The consequence of unrelenting inflows into passive funds is that stocks that are included in a major index receive ongoing support by the indiscriminate purchases made by these funds regardless of a company’s fundamentals. The benefits are amplified for companies that are owned by dozens of ETFs and index funds. On the flip side, those unfortunate stocks that are not included in a major index receive the reverse treatment, as active managers that tend to be fully invested are forced to sell shares to meet the onslaught of redemptions they are facing. But the worst fate is saved for those orphan securities that are removed from an index. These stocks face both indiscriminate selling from index funds on their removal date and continued redemption-related selling from actively managed funds. Unfortunately, these buy and sell decisions are entirely disconnected from a company’s fundamentals. This potentially sets the stage, should the tables turn, for an exceptionally compelling investment environment where companies with strong fundamentals are available for purchase at cheap valuations for those searching outside of the indices (as we often are). Moreover, as more investors move from active to passive investments, the market for many individual stocks becomes less liquid. With reduced liquidity, we expect increasing volatility in the marketplace. Last month Kopin Tan wrote in Barron’s, “For weeks, the stretch from 3 p.m. to 4 p.m. became known as the market’s happiest hour, since a surge in late-day buying often nudged indexes from the red into the green. This happened because ETFs and passive index funds, unlike actively managed ones, must rebalance by the end of the day to match the benchmarks they track. According to JP Morgan, a whopping 37% of daily New York Stock Exchange trading recently took place in the last 30 minutes of each session. But when the indexes turn down, will this be the unhappiest hour?”

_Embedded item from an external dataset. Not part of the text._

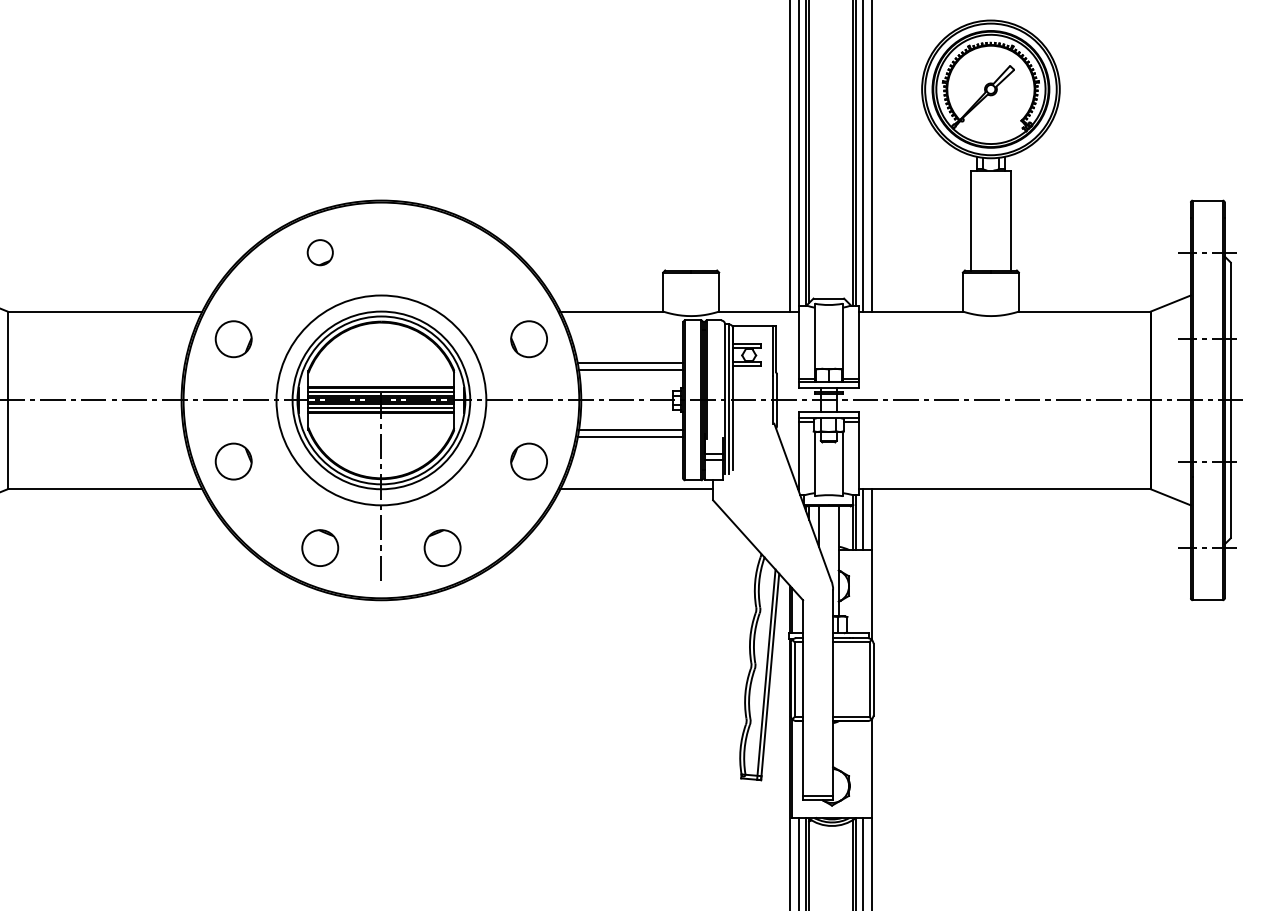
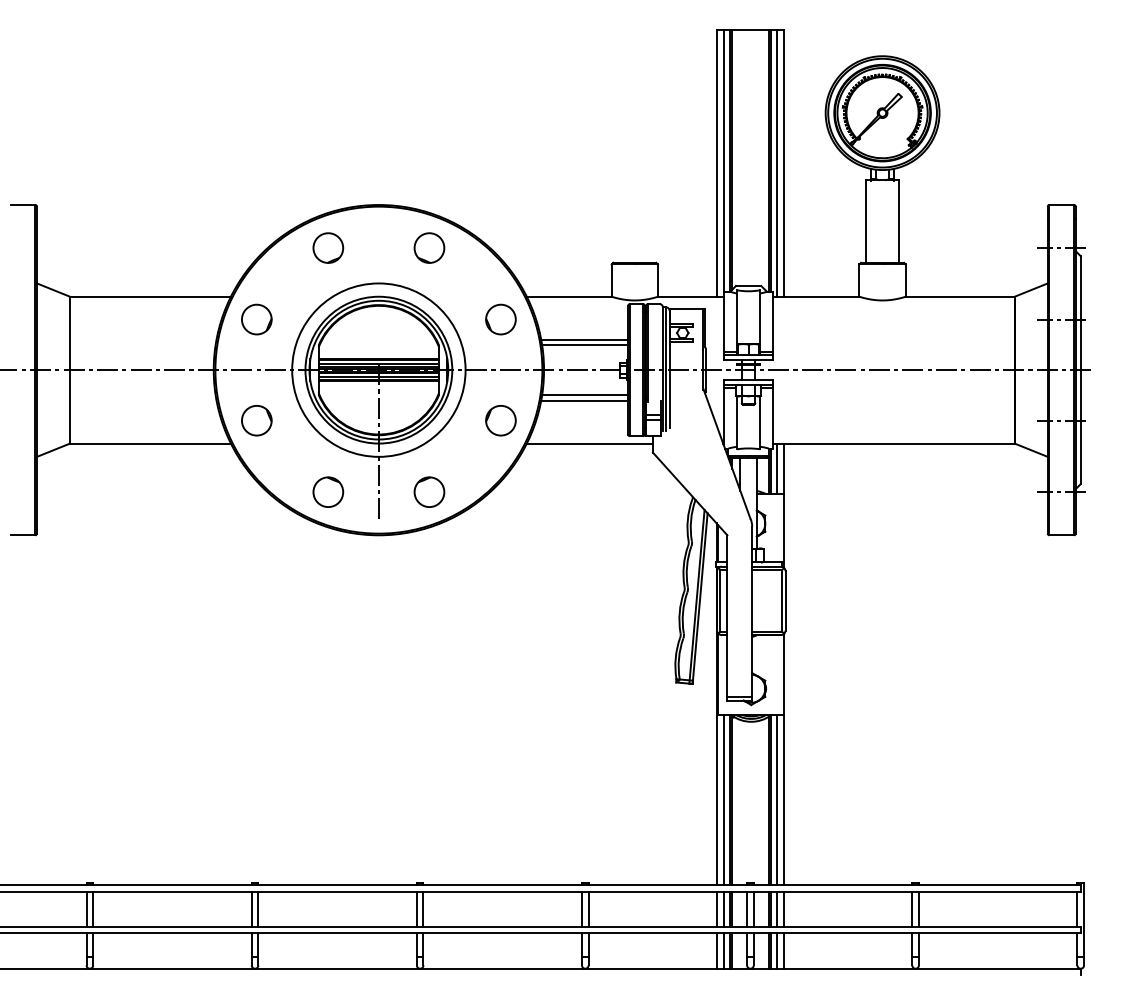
part: (320, 251) -> (328, 247), size x1.43
part: (442, 251) -> (429, 247), added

The weapons of mass destruction during the Great Financial Crisis were three-letter words: CDS (credit default swap), CDO (collateralized debt obligation), etc. The current weapon of mass destruction is also a three-letter word: ETF (exchange-traded fund). When the world decides that there is no need for fundamental research and investors can just blindly purchase index funds and ETFs without any regard to valuation, we say the time to be fearful is now.
There you go.
That echoes everything we’ve been saying since the inception of this site late last year.
So when this whole thing crashes and burns in some kind of nightmarish August 24, 2015 redux (except on steroids), don’t say you weren’t warned.
On the bright side, once these ETF “WMDs” reduce the market to ashes, active management can swoop back in and try to help everyone pick up the pieces.
And once everyone learns their lesson and the active AUM starts to climb again, the “rockstars” can get back to racing two-door Maseratis while coked up with three women crammed into the backseat and a half-empty bottle of Johnny Blue riding shotgun.
Then all will be right with the world.